CFM44060 - Deemed loan relationships: alternative finance: purchase and resale arrangements: tax treatment
Purchase and resale arrangement: tax treatment
CTA09/S511 sets out how the alternative finance return in a purchase and resale arrangement is calculated.
If the total consideration for the asset is paid in one lump sum then the alternative finance return equals the amount by which the sale price (paid by the second purchaser) exceeds the purchase price paid by the first purchaser.
If the asset is paid for in instalments then each instalment is taken to include an alternative finance return, which is equal to the appropriate amount.
The appropriate amount for each instalment is the amount equal to the interest that would have been included in the instalment if:
- interest had been payable on a loan by the first purchaser of the asset to the second purchaser, equal to the amount paid by the first purchaser for the asset;
- the interest payable on the loan had been equal to the excess of the amount paid by the second purchaser over the amount paid by the first purchaser; and
- the instalment was a part payment of the principal and interest that would have been payable on such a loan; and
- the loan was on arm’s length terms and accounted for under GAAP.
In effect the second purchaser of the asset has to calculate the alternative finance return included in each instalment as if it had taken out a conventional loan for the purchase price paid by the first purchaser of the asset. The appropriate amount represents the interest in each loan instalment that would have been payable on such a conventional loan.
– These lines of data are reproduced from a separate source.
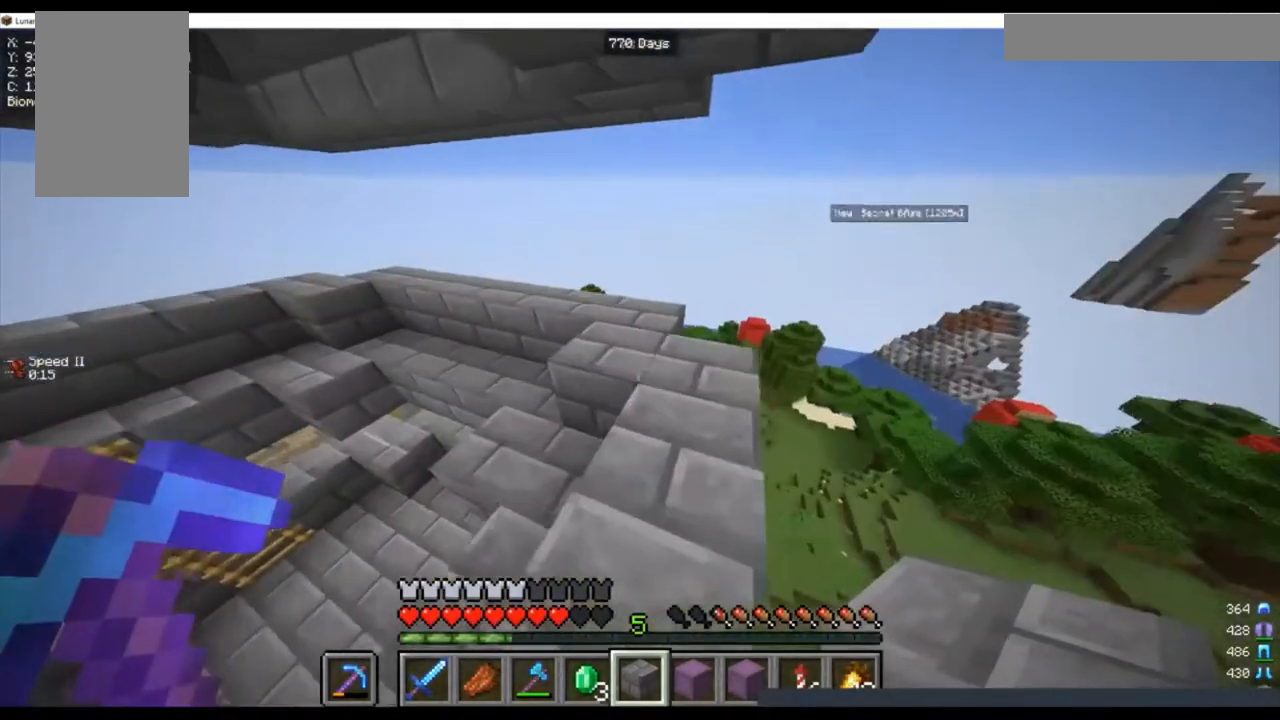
{"keys": ["w"], "mouse": [], "events": [[167, "a", "up"], [200, "d", "down"], [333, "d", "up"]]}
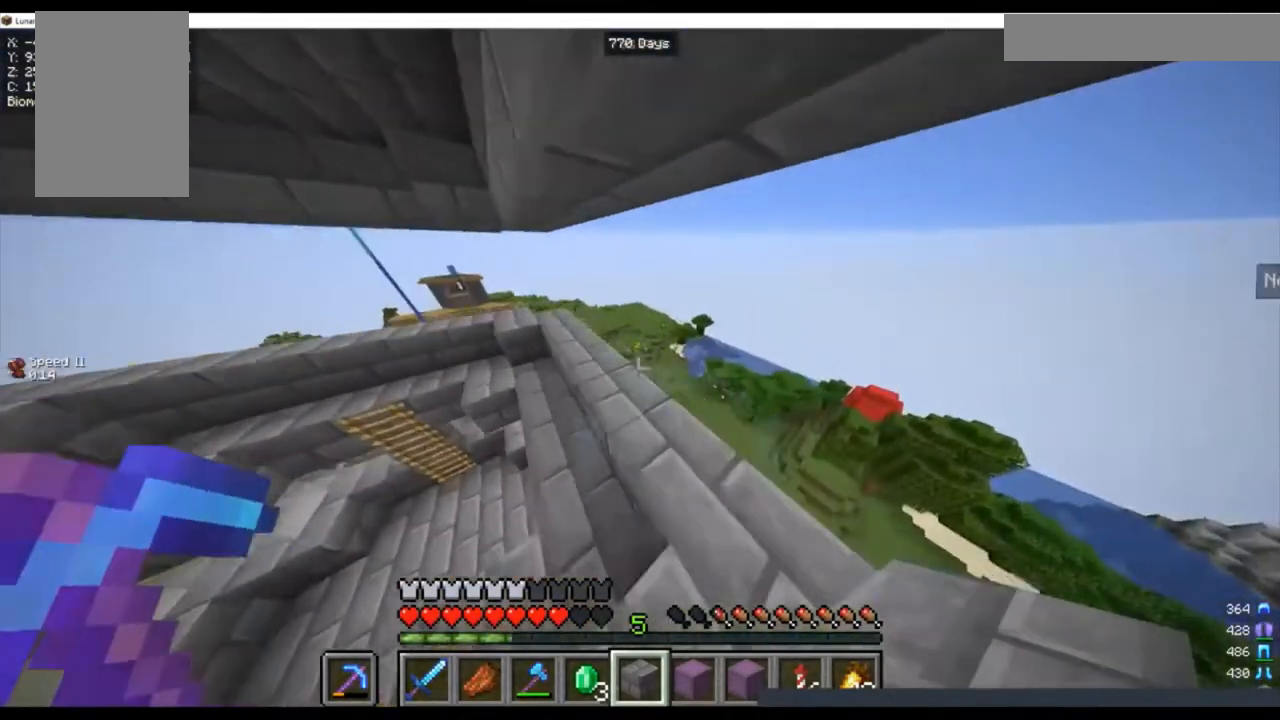
{"keys": ["w"], "mouse": [], "events": []}
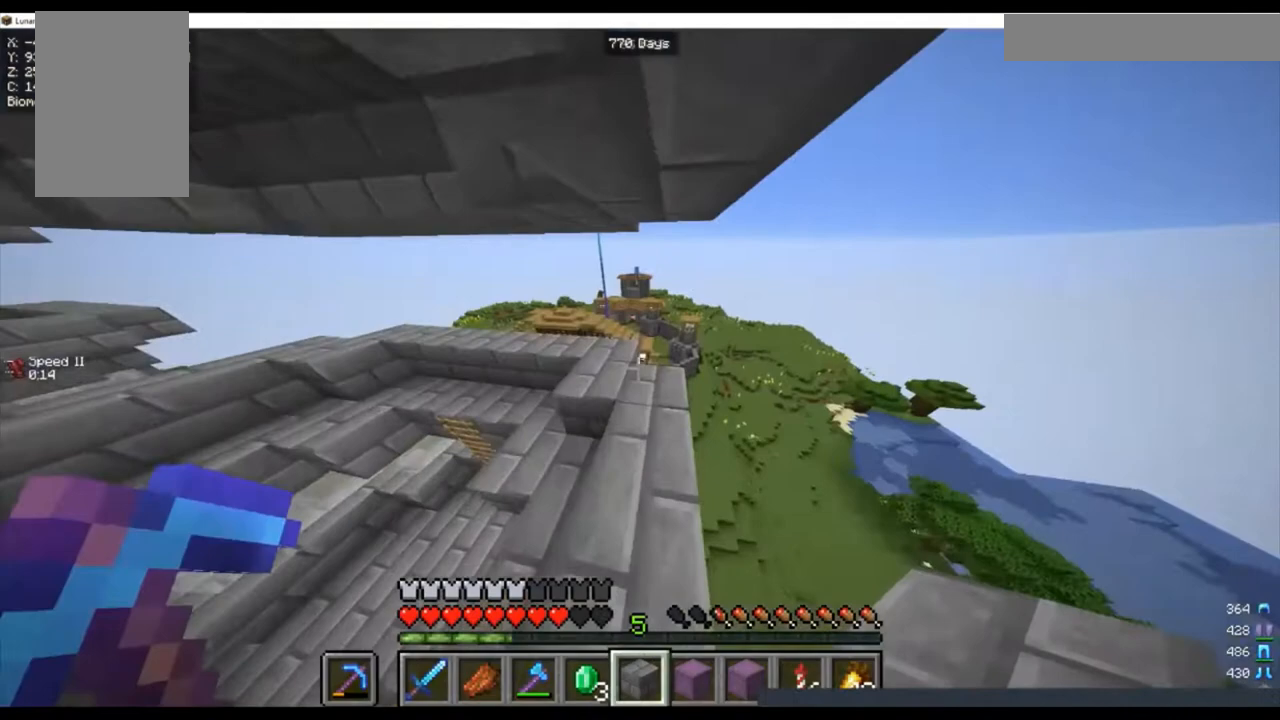
{"keys": ["w"], "mouse": [], "events": []}
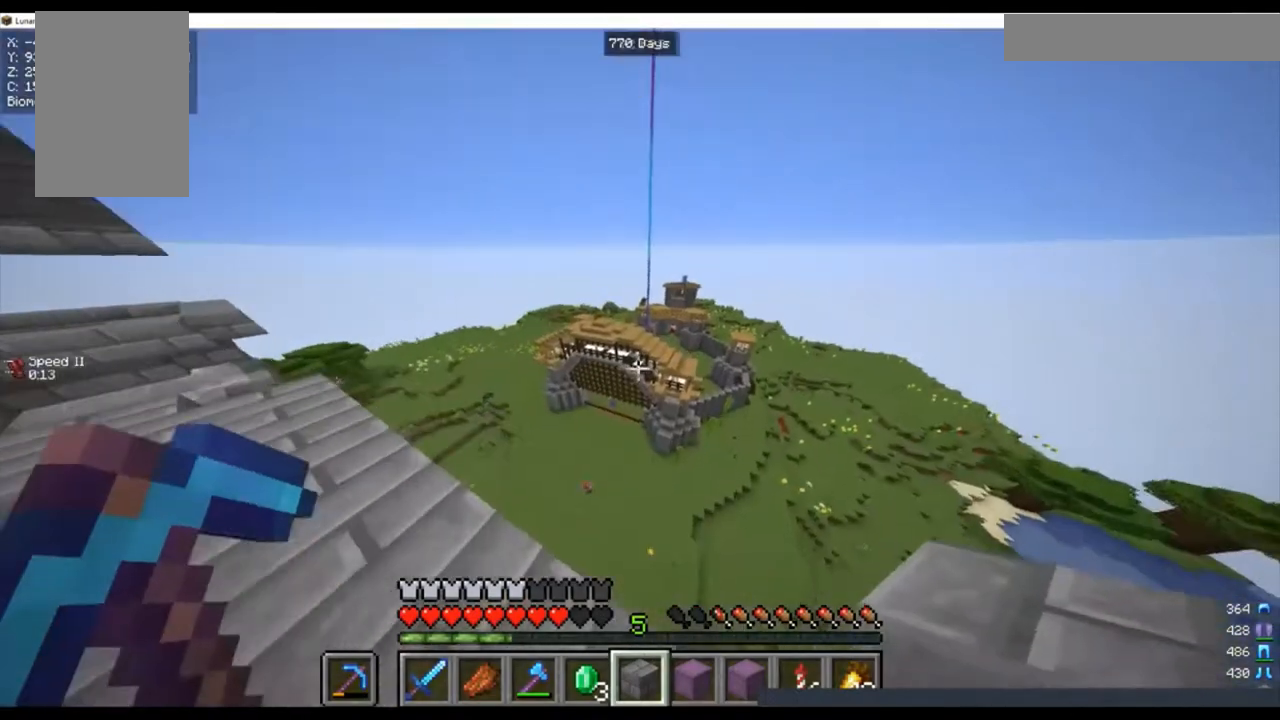
{"keys": ["w"], "mouse": [], "events": []}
Example of a purchase and resale arrangement
S Ltd wants to obtain finance of £100,000 to buy extra stock. It takes out an alternative finance arrangement through M Bank. M Bank sells S Ltd £100,000 worth of copper for £112,400 payable in equal monthly instalments over two years. S Ltd immediately sells the copper on the London Metals Exchange for £100,000 and so obtains the finance. The purchase and resale arrangement is on arm’s length terms.
The alternative finance return is equal to the appropriate amount. As the purchase and resale arrangement is on arms length terms, it is reasonable to assume that the hypothetical loan would be on the same terms. The interest that would have been payable is assumed to be the excess of S Ltd’s (the second purchaser) purchase price over M Bank’s (the first purchaser) purchase price - £12,400.
We assume that each instalment is a part payment of the loan principal and interest. As the loan is at a fixed rate a straight line accrual of interest is acceptable. The principal in each instalment would be £4166 (£100,000/24) and the interest element would be £517 (£12,400/24).
The alternative finance return for each instalment is £517.